Problem details
The expected output is exactly the lines below, starting at the line with "18. Shen J, Shi" and ending at the line with "19. Sun Z, Kohama", both included; no other line belongs in it.

Saved data entries:
——

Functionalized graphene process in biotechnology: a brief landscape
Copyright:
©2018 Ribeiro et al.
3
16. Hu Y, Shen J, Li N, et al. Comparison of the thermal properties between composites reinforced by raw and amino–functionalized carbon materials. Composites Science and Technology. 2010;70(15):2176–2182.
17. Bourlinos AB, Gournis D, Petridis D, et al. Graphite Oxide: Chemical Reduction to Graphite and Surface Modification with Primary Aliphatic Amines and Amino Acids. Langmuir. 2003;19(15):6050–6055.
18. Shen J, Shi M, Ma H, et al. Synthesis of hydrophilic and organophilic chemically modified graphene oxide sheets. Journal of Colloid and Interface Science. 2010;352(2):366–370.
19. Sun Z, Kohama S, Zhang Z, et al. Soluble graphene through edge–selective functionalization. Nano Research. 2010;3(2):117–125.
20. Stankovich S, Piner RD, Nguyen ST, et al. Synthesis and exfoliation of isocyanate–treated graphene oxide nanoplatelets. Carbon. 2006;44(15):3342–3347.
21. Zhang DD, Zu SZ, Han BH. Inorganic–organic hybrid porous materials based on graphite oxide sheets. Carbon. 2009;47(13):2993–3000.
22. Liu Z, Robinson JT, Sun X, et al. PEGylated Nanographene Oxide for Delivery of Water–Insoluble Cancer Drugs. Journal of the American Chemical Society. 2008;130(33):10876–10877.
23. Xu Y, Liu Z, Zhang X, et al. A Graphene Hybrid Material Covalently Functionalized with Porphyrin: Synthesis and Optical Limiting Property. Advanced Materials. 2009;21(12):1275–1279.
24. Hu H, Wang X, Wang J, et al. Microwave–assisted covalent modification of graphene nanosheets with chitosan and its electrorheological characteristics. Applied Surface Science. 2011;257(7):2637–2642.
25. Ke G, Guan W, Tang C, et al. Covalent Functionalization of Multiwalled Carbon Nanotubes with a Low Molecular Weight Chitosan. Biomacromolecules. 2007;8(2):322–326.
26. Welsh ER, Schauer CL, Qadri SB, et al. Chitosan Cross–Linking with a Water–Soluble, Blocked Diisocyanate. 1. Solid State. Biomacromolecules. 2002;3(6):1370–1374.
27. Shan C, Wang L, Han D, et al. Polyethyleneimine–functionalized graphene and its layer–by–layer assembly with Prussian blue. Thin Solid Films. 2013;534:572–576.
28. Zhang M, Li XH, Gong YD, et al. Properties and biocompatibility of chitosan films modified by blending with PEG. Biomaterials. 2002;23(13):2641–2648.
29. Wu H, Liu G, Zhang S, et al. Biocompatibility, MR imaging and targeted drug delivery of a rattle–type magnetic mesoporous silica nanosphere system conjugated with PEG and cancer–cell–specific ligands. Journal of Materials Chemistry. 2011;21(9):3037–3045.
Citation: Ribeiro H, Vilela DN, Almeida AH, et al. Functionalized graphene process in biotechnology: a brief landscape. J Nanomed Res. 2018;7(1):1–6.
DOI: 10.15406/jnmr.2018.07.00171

——

Expected answer
18. Shen J, Shi M, Ma H, et al. Synthesis of hydrophilic and organophilic chemically modified graphene oxide sheets. Journal of Colloid and Interface Science. 2010;352(2):366–370.
19. Sun Z, Kohama S, Zhang Z, et al. Soluble graphene through edge–selective functionalization. Nano Research. 2010;3(2):117–125.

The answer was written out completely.